As Julia Roberts once said: “BIG MISTAKE. HUGE.”

“Ok, I’ll see you on Monday, then,” I say to no one as I get into my car and drive the short distance back home, my car brandishing its very first scarlet letter “R” for all to see. (The sticker was actually blue, but the literary allusion would make no sense unless I say Scarlet.)

So anyway, my bride and I decide to spend this lovely Saturday out and about, and after an entirely pleasant day, I returned home to find a printout in my mailbox from the police: “Query/Stolen Vehicle” it says, listing all my information, and a note from one of our police, which said that apparently I’d forgotten to pay Ozzies; and could I please go up and pay them.

I was a wanted man, I thought to myself. I’d stolen a car, apparently. My own, ten year old, 172,000 mile car, but a stolen vehicle nonetheless. Grand Theft Auto!

So after stewing about this for the rest of the weekend and enjoying my last day of freedom, first thing Monday morning, I returned to Ozzies. Their customer service was still top notch, as I waited inside the empty building for ten minutes while the manager talked on his cell phone outside. He finally entered the building and stepped behind the counter and looked at me as a way of greeting.

“Hi,” I chirped. “I need to pay this $29 for the inspection that I couldn’t pay Saturday because no one was around.”

“Oh, yes,” he said, a small smile on his face. The humor of the situation eluded me. He took out a copy of the report that read, “No pay.” Succinct. Nice.
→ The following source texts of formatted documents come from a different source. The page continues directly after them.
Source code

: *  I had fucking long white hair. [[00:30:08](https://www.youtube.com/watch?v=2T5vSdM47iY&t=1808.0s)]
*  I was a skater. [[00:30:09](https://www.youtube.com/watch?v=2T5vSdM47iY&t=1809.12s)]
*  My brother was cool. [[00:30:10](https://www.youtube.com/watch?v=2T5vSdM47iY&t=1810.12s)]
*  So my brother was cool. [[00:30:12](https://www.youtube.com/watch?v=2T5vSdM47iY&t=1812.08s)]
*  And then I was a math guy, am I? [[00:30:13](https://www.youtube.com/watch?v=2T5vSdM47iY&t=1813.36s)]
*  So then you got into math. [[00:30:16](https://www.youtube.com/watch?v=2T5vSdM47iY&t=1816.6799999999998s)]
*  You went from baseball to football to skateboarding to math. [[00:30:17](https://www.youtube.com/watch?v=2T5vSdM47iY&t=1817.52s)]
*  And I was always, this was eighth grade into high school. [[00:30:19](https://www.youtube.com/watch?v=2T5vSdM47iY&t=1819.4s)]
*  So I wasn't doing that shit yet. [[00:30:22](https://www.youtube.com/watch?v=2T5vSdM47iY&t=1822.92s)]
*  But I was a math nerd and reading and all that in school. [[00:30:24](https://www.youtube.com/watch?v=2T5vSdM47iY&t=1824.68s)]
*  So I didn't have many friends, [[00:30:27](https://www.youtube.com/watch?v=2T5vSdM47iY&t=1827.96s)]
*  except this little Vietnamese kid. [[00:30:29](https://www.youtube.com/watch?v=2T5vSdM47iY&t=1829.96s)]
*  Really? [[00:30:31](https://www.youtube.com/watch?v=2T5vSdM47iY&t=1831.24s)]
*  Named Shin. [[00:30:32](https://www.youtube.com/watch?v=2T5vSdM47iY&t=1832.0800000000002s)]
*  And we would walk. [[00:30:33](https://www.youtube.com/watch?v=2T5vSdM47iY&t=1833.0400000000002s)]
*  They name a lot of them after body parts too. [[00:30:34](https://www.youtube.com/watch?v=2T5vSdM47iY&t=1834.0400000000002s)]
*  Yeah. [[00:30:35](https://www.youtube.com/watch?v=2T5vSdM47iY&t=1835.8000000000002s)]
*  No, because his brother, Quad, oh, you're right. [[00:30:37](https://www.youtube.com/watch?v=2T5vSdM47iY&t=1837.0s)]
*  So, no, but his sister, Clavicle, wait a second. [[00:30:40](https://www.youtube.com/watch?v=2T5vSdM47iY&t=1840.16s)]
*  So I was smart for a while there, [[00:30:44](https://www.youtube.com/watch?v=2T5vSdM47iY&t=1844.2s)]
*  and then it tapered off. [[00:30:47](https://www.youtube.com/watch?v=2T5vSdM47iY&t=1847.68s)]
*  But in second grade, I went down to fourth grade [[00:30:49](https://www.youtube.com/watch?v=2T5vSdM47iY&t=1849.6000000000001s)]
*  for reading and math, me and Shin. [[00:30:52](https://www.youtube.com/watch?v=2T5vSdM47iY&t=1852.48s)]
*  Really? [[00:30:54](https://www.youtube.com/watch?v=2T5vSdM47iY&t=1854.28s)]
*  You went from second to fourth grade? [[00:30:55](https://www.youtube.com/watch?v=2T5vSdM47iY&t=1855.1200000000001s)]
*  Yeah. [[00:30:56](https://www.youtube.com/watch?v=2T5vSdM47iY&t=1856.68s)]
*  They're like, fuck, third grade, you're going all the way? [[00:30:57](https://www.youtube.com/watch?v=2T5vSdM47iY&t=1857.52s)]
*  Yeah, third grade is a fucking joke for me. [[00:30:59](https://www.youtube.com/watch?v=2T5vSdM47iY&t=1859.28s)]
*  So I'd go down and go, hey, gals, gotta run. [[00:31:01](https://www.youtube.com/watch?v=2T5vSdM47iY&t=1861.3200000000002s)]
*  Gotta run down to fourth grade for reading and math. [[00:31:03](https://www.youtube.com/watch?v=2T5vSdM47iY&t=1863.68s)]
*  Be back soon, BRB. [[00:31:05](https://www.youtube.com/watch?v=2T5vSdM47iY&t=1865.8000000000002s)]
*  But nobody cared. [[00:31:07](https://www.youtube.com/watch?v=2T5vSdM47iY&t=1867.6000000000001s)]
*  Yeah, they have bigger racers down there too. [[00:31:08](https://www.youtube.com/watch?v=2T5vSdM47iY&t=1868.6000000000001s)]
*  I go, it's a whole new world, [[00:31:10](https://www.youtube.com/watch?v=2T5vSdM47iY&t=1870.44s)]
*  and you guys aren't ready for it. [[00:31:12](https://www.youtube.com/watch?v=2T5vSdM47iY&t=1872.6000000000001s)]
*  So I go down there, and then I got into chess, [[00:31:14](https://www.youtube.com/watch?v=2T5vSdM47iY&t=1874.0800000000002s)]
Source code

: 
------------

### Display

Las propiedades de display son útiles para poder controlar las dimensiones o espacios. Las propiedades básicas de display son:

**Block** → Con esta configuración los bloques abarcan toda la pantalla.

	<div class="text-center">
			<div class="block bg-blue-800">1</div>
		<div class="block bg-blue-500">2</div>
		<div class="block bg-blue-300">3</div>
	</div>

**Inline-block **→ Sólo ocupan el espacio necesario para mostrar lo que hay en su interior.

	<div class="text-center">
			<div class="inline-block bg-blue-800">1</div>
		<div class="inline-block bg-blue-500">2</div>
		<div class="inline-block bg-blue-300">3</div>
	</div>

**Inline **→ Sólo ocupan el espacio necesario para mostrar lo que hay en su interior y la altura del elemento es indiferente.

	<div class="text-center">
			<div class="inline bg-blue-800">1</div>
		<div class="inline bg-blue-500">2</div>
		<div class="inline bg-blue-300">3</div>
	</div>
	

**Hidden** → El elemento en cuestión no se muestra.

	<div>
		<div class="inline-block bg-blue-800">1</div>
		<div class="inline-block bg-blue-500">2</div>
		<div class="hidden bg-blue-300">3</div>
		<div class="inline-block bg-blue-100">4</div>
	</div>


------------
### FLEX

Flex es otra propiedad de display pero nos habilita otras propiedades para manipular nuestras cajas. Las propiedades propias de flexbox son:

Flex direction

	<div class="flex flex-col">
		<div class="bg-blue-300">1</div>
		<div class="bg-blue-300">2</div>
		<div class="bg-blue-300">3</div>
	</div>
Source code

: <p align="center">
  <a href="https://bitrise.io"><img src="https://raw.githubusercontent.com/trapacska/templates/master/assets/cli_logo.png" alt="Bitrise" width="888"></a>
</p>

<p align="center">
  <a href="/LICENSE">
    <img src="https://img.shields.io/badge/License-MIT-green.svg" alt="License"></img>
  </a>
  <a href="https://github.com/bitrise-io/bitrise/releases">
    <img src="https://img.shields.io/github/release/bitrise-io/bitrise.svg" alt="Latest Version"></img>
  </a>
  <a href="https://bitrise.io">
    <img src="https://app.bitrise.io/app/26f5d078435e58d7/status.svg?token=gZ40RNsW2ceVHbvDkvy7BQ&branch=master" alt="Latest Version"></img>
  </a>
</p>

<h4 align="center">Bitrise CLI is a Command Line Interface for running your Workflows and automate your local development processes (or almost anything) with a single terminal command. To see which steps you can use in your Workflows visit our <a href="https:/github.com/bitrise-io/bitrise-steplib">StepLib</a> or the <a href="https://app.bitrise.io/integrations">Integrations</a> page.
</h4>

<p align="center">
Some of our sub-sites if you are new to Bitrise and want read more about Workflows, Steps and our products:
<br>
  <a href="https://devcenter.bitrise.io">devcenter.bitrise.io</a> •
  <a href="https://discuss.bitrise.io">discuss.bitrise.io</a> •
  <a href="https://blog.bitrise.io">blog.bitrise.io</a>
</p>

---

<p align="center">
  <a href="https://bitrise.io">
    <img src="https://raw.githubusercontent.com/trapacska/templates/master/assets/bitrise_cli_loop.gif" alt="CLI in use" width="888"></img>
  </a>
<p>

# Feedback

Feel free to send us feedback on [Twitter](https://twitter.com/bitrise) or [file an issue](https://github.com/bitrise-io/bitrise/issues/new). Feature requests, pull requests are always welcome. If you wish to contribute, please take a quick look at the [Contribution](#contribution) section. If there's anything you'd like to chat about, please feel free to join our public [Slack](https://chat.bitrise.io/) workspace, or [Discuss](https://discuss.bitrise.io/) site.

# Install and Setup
I placed the $29 cash on the counter. “I’ll need two copies of the receipt,” I explained, “I need to bring a copy to the Foxboro Police Department because you apparently reported my vehicle was stolen.” I enunciated the Police department part clearly. Nothing.

“Uh-huh,” he said. I clearly was not making a connection here. He added, “I don’t have a copy of the receipt.”

“No problem at all,” I said pleasantly, handing him a copy of the receipt I had made. “I need you to sign this one as paid as well, for the Foxboro Police Department.” I figured if I kept mentioning the Police, he might notice, but he didn’t. He dutifully signed both receipts as paid.

I noticed that the inspection station was still unmanned, so I guessed that the offer of the ride to work and repair had expired when I fled the scene in my stolen car.

And that was it, I was apparently dismissed. Given Ozzie’s incredible professionalism and competence I’d witnessed at so far, I wasn’t confident that they would tell the police the matter was settled, and I really didn’t want to worry that I still might be a fugitive from justice.

I headed to our police station and spoke with one of the officers there. As always, the Foxboro Police were professional and helpful, and I know they’re just doing their jobs to drop off the note from Ozzies. They told me not to worry, that there was never a report of a stolen vehicle, that the printout was simply a query into the status of my vehicle. Just a routine thing. I gave the officer a copy of the receipt anyway, and will keep the other copy in my glove compartment to prove my innocence. But I was — as always — grateful for how terrific (and understanding) the Foxboro Police are.

But I suppose what puzzles me most is the people at Ozzies. They asked me to come back Monday. Hell, they offered to drive me to work. There was no one around to pay (perhaps the manager had taken the cell phone call in the back?). Sure, I stupidly thought I was supposed to pay Monday (having never failed an inspection before) but to call the police over $29, when they had a copy of my registration and told me to come back Monday? It all seems pretty aggressive. It seems pretty extreme. Hell, even I know that anything below $1500 is a small claims matter. To involve the police for $29 over a simple mistake from a repeat customer, Ozzie’s has lost a customer for life.

I worry that in a worst cast scenario I might have been pulled over and informed I was driving a stolen car. Far fetched? Maybe. Maybe not.

Anyway, my life of crime has changed me dramatically. The brakes have been fixed, my car now proudly displays an appropriate sticker, and I will be sure never to darken the door of Ozzies again.  And once again, I can hold my head up proudly, knowing that I have turned my life around and back on the path of truth, justice, and valid inspection stickers!